Protective effects of Catalpol to attenuate TNF- α and collagen-induced inflammation in vitro HFLS-RA cells and in vivo mice models for the treatment of rheumatoid arthritis.

作者信息

Wu Bin, Dong Qinyan, Zhang Qin, Jin Fangqin, Weng Jiangping

机构信息

Department of Orthopaedics, The Second Affiliated Hospital of Jiaxing University, Jiaxing, 314000, Zhejiang, China.

出版信息

Clin Rheumatol. 2025 Mar;44(3):1041-1056. doi: 10.1007/s10067-024-07261-3. Epub 2025 Feb 5.

DOI:10.1007/s10067-024-07261-3
PMID:39907970
Abstract

BACKGROUND/RATIONALE: Rheumatoid Arthritis (RA) is a prolonged autoimmune condition marked by persistent inflammation, causing joint damage and bone erosion. Catalpol (CAT), an iridoid glycoside, offers anti-inflammatory benefits, warranting its study in RA models.

OBJECTIVE

To investigate the anti-inflammatory effects of CAT in RA by evaluating its impact on cellular and animal RA models.

METHODS

In vitro biological actions of CAT were investigated by the methods of cell viability, proliferation, migration, invasion, apoptosis, ROS generation, double luciferase reporter assay for NF-κB-p65 activity, Nitrite release detection, and RT-qPCR for gene expression in Tumor Necrosis Factor-alpha (TNF-α)-induced Human Fibroblast-Like Synoviocytes from RA patients (HFLS-RA) (cellular RA model). Arthritis severity, joint cellular structure, gene expression, inflammatory factors, and joint inflammation studies were investigated in mice with collagen-induced arthritis (CIA) (animal RA model).

KEY RESULTS

CAT treatment groups showed significant improvements (P < 0.001) in cell viability, migration, invasion, and apoptosis compared to the TNF-α-induced group. ROS generation and the activity of NF-κB-p65 were significantly reduced (P < 0.001).
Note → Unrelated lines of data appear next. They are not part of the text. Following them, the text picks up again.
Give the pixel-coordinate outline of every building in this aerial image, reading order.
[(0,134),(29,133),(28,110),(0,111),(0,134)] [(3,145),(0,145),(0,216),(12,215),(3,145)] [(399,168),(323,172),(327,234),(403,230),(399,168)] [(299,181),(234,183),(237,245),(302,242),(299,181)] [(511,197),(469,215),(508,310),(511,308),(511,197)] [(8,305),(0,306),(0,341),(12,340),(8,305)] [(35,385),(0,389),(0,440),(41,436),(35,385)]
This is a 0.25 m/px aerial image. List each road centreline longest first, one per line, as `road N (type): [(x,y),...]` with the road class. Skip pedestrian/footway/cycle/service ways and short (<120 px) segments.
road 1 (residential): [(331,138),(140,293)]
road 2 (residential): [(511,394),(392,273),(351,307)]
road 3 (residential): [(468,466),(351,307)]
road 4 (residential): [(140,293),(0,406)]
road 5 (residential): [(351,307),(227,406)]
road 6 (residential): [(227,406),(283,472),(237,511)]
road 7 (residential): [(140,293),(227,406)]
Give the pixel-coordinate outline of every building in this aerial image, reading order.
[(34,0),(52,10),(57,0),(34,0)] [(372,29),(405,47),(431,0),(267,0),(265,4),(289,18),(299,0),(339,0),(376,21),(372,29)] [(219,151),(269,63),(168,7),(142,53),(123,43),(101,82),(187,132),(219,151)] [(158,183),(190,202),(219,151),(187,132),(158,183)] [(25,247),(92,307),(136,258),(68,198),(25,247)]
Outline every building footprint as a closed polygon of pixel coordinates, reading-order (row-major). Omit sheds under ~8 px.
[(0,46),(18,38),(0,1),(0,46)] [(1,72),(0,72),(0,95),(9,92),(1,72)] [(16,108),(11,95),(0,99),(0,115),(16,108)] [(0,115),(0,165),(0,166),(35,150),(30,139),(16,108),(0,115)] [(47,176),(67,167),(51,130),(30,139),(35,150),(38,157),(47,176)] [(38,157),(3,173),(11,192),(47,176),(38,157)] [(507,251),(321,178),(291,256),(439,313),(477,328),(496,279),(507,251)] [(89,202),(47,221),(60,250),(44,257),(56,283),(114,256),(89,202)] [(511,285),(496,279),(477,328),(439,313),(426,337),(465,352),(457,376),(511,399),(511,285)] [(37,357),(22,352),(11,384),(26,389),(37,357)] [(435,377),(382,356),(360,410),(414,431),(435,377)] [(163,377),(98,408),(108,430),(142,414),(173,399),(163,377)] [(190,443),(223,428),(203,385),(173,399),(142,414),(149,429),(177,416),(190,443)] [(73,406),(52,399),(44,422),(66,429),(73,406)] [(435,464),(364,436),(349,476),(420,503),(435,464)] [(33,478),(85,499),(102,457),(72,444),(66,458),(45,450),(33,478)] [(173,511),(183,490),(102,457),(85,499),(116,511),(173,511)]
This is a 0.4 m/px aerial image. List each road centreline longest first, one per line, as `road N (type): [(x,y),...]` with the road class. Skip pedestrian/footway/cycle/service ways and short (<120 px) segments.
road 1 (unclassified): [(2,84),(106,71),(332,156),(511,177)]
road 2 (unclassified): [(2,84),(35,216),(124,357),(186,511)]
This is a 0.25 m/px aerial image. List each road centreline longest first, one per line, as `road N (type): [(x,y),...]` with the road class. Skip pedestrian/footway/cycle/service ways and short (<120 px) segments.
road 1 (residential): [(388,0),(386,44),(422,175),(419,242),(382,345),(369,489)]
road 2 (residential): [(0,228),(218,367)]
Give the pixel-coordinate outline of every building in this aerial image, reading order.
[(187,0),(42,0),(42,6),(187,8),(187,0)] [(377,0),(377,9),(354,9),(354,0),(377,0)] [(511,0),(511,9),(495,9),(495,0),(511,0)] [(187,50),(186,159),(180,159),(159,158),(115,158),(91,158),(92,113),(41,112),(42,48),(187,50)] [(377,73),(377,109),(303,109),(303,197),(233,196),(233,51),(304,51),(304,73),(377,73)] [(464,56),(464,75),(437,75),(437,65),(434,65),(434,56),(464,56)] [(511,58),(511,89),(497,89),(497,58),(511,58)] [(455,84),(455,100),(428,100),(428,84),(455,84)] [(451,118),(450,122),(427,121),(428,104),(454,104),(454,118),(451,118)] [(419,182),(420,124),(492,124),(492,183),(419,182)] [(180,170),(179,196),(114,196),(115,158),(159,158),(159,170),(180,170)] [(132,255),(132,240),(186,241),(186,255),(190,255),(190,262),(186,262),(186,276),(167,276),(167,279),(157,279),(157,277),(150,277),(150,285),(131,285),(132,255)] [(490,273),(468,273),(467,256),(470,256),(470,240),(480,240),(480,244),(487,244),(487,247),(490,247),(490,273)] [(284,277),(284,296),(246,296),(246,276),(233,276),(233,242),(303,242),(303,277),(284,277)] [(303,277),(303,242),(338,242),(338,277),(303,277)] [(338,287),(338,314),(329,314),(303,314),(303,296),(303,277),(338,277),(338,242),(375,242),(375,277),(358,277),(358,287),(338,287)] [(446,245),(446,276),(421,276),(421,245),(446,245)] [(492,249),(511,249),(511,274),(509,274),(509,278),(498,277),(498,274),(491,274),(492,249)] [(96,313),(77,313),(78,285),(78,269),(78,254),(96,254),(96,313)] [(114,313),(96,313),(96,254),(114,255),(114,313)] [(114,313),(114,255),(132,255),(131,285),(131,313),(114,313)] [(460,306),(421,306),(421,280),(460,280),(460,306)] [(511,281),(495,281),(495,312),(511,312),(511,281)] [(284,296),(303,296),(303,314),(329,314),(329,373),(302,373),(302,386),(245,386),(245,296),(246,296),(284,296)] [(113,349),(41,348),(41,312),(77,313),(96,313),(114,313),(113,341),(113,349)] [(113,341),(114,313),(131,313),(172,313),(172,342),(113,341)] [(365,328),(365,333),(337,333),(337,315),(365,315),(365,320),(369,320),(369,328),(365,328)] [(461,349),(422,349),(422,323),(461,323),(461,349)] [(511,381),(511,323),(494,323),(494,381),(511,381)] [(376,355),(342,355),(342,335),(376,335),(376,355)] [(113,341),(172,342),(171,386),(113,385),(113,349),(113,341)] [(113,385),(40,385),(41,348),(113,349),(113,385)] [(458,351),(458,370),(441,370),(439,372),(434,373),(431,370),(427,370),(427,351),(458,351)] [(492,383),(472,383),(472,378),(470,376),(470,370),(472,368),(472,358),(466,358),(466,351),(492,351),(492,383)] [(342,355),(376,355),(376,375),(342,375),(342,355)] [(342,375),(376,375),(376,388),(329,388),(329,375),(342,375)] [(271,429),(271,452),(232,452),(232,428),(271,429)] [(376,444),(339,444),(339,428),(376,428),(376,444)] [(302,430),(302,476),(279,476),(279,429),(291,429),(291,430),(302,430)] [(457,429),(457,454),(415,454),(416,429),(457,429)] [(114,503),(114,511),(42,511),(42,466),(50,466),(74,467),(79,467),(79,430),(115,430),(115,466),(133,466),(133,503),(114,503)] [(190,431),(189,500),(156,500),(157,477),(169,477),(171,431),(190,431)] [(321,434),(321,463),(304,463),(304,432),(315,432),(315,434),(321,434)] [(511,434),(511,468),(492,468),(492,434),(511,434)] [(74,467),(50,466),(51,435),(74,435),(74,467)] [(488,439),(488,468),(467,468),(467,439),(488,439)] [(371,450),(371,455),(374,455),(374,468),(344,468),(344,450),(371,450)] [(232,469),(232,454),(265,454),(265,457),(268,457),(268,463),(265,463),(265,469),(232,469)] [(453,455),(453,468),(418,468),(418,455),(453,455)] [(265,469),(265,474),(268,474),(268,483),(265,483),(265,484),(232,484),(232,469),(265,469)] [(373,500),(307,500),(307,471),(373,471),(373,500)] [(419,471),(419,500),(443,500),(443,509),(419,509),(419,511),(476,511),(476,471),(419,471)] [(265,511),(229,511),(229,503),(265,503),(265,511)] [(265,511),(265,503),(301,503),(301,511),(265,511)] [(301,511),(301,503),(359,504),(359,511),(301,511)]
Nitrite release was decreased (P < 0.01, P < 0.001) in CAT-treatment groups. Pro-inflammatory and bone-metabolizing cytokine gene expression was markedly downregulated (P < 0.05, P < 0.001) in the cellular RA model. CIA mice treated with CAT exhibited significantly reduced arthritis severity, paw edema, and arthritis index (P < 0.05, P < 0.01). Joint pathology scores showed improvement (P < 0.001) in CAT-treatment groups. In the animal RA model, bone-metabolizing and inflammatory cytokine gene expression was significantly reduced in CAT-treatment groups (P < 0.01, P < 0.001).

CONCLUSION

CAT effectively reduces RA's inflammation and bone metabolism issues, suggesting its potential as a therapeutic agent for RA treatments. Key Points • Plant-derived Catalpol compound is an effective choice for rheumatoid arthritis treatment due to its anti-inflammatory potential. • CAT's effects were tested on TNF-α-induced HFLS-RA cells and in CIA mice, assessing cell viability, apoptosis, ROS generation, arthritis severity, inflammatory factors, and joint inflammation studies. • The administration of CAT could greatly enhance cell health and reduce inflammation markers and arthritis symptoms. • Observed significant reduction of RA inflammation and bone issues, confirming CAT as a therapeutic agent in RA treatment.

摘要

背景/原理:类风湿关节炎(RA)是一种慢性自身免疫性疾病,其特征为持续炎症,可导致关节损伤和骨质侵蚀。梓醇(CAT)是一种环烯醚萜苷,具有抗炎作用,因此值得在RA模型中进行研究。

目的

通过评估梓醇对细胞和动物RA模型的影响,研究其在RA中的抗炎作用。

方法

采用细胞活力、增殖、迁移、侵袭、凋亡、活性氧生成、双荧光素酶报告基因检测NF-κB-p65活性、亚硝酸盐释放检测以及逆转录定量聚合酶链反应(RT-qPCR)检测肿瘤坏死因子-α(TNF-α)诱导的类风湿关节炎患者来源的人成纤维样滑膜细胞(HFLS-RA)中的基因表达等方法,研究梓醇的体外生物学作用(细胞RA模型)。在胶原诱导性关节炎(CIA)小鼠中研究关节炎严重程度、关节细胞结构、基因表达、炎症因子和关节炎症(动物RA模型)。

主要结果

与TNF-α诱导组相比,梓醇治疗组在细胞活力、迁移、侵袭和凋亡方面有显著改善(P < 0.001)。活性氧生成和NF-κB-p65活性显著降低(P < 0.001)。梓醇治疗组亚硝酸盐释放减少(P < 0.01,P < 0.001)。在细胞RA模型中,促炎和骨代谢细胞因子基因表达明显下调(P < 0.05,P < 0.001)。用梓醇治疗的CIA小鼠关节炎严重程度、爪肿胀和关节炎指数显著降低(P < 0.05,P < 0.01)。梓醇治疗组关节病理评分有所改善(P < 0.001)。在动物RA模型中,梓醇治疗组骨代谢和炎症细胞因子基因表达显著降低(P < 0.01,P < 0.001)。

结论

梓醇可有效减轻RA的炎症和骨代谢问题,表明其作为RA治疗药物的潜力。要点:• 植物来源的梓醇化合物因其抗炎潜力是类风湿关节炎治疗的有效选择。• 在TNF-α诱导的HFLS-RA细胞和CIA小鼠中测试了梓醇的作用,评估了细胞活力、凋亡、活性氧生成、关节炎严重程度、炎症因子和关节炎症。• 梓醇的给药可显著改善细胞健康状况,降低炎症标志物和关节炎症状。• 观察到RA炎症和骨问题显著减轻,证实梓醇为RA治疗的药物。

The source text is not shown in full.